Smaller local banks fought off competition to hold $ 400 million in Chicago tax dollars – even after City Hall lowered the bar to attract them – allowing the competition for municipal deposits to be dominated again by the large banks with a history of lending inequities.
Eleven banks responded to the city’s latest request for proposals to become city depositories, the first since the city demanded that banks competing to hold city deposits shed light on their lending practices.
City comptroller Reshma Soni told the city council’s finance committee on Tuesday that 48 banks had been contacted and only eleven responded – all the usual big banks one would expect: Amalgamated Bank of Chicago; Associated bank NA; Bank of America; BMO Harris; Fifth Third Bank; JP Morgan Chase Bank NA; PNC Bank; Huntington National Bank; Wells Fargo NA and Zions Bancorporation.
City Treasurer Melissa Conyears-Ervin reached out to community banks and convinced Council to lower the bar by allowing banks seeking to hold city funds to “guarantee” city deposits 100% at 102% rise to protect the city’s money beyond the FDIC’s $ 250,000 guarantee.
“We need to understand this process – over 50 years old – what is preventing banks from applying? The banks we want to apply. It’s going to take us a while to figure it out, ”said Conyears-Ervin.
“We are all impatient. And every time we see this data from the Woodstock Institute [about inequitable lending ], it makes us get up even more. It’s just stable, digging in on us. We want to balance it. The city wants its money to be protected. We need to be financially responsible for our residents. But we have to be able to get these banks to lend to [all] residents. “
She added: “At some point city council will have to make some tough decisions. “
Ben Jackson, executive vice president of government relations at the Illinois Banking Association, said new data reporting requirements imposed on potential city custodians last fall served “to deter small businesses from establishing a relationship. commercial with the city ”.

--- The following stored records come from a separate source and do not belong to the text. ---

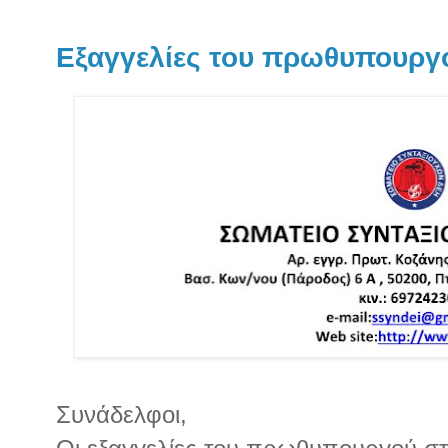
Εξαγγελίες του πρωθυπουργ
Συνάδελφοι,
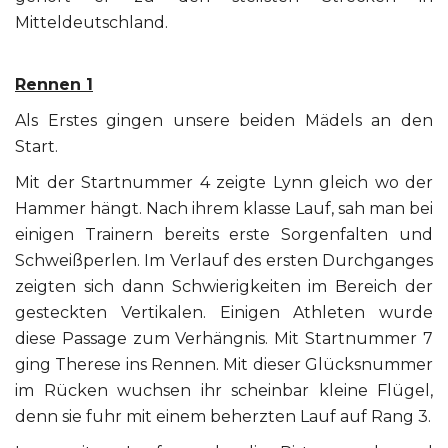
Mitteldeutschland.
Rennen 1
Als Erstes gingen unsere beiden Mädels an den
Start.
Mit der Startnummer 4 zeigte Lynn gleich wo der
Hammer hängt. Nach ihrem klasse Lauf, sah man bei
einigen Trainern bereits erste Sorgenfalten und
Schweißperlen. Im Verlauf des ersten Durchganges
zeigten sich dann Schwierigkeiten im Bereich der
gesteckten Vertikalen. Einigen Athleten wurde
diese Passage zum Verhängnis. Mit Startnummer 7
ging Therese ins Rennen. Mit dieser Glücksnummer
im Rücken wuchsen ihr scheinbar kleine Flügel,
denn sie fuhr mit einem beherzten Lauf auf Rang 3.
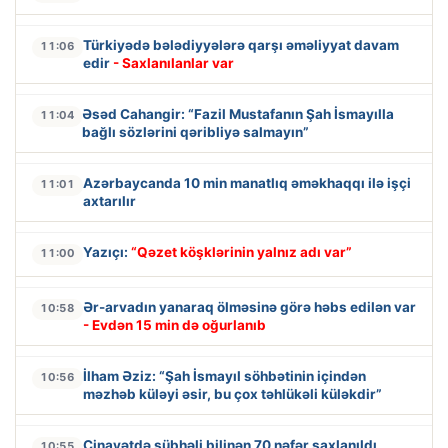
Türkiyədə bələdiyyələrə qarşı əməliyyat davam
11:06
edir
- Saxlanılanlar var
Əsəd Cahangir: “Fazil Mustafanın Şah İsmayılla
11:04
bağlı sözlərini qəribliyə salmayın”
Azərbaycanda 10 min manatlıq əməkhaqqı ilə işçi
11:01
axtarılır
Yazıçı:
“Qəzet köşklərinin yalnız adı var”
11:00
Ər-arvadın yanaraq ölməsinə görə həbs edilən var
10:58
- Evdən 15 min də oğurlanıb
İlham Əziz: “Şah İsmayıl söhbətinin içindən
10:56
məzhəb küləyi əsir, bu çox təhlükəli küləkdir”
Cinayətdə şübhəli bilinən 70 nəfər saxlanıldı
10:55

City comptroller Reshma Soni agreed. She’s trying to convince small community banks to come forward and “tell us what’s stopping them” from joining the potentially lucrative and enabling competition to hold millions of dollars in city deposits.

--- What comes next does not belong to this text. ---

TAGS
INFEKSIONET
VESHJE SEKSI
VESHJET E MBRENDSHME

“What are the barriers? We ask for a lot of paperwork to be able to make sure that the banks meet all of our requirements. What can we reduce while achieving our goal, but [make certain] we don’t make it so heavy that they spend weeks and weeks trying to fill it up? “
The information requested includes the amount of each Chicago home equity loan, by census tract; the reasons for refusing mortgages by race, sex and census tract; the number and location of bank branches in Chicago; and employee demographics by job category.
A quick scan of that first mountain of data found that “quite a few” banks performed “above average” in at least one category of mortgages and small business loans, according to Woodstock’s Horacio Mendez Institute.
But Mendez said Citibank was the only bank to perform above average on the four measures. First Midwest came in second with three of four, followed by a tie between PNC and Fifth Third.
Jackson of the Illinois Banking Association has openly acknowledged the “story of inequity” in lending to communities of color in Chicago and across the country. But, he also highlighted the “progress” that “some banks” have made.
“I can tell you that every IBA member bank that has applied through this process is looking to do better. And not just better in the lending space, but better in terms of small business development, financial education, financial learning, and workforce diversity. They are particularly focused on diversifying their executive suites and meeting rooms, ”Jackson said.
Anthony Simpkins, president and CEO of Neighborhood Housing Services, said Chicago’s hopes of reversing the black exodus depended on the performance of the banks. He noted that the number of owner-occupied households in black neighborhoods has fallen 13.6% over the past decade, compared to a drop of 2.8% citywide.
“Neighborhoods like Austin and Englewood are losing owners. … They lose access to the economic power of home ownership just because black applicants can’t get mortgages, ”Simpkins said.
“It means they are losing customers to support local businesses. They lose children to attend local schools [and] neighbors to create community and a loss of the capacity of families to create a legacy of generational wealth.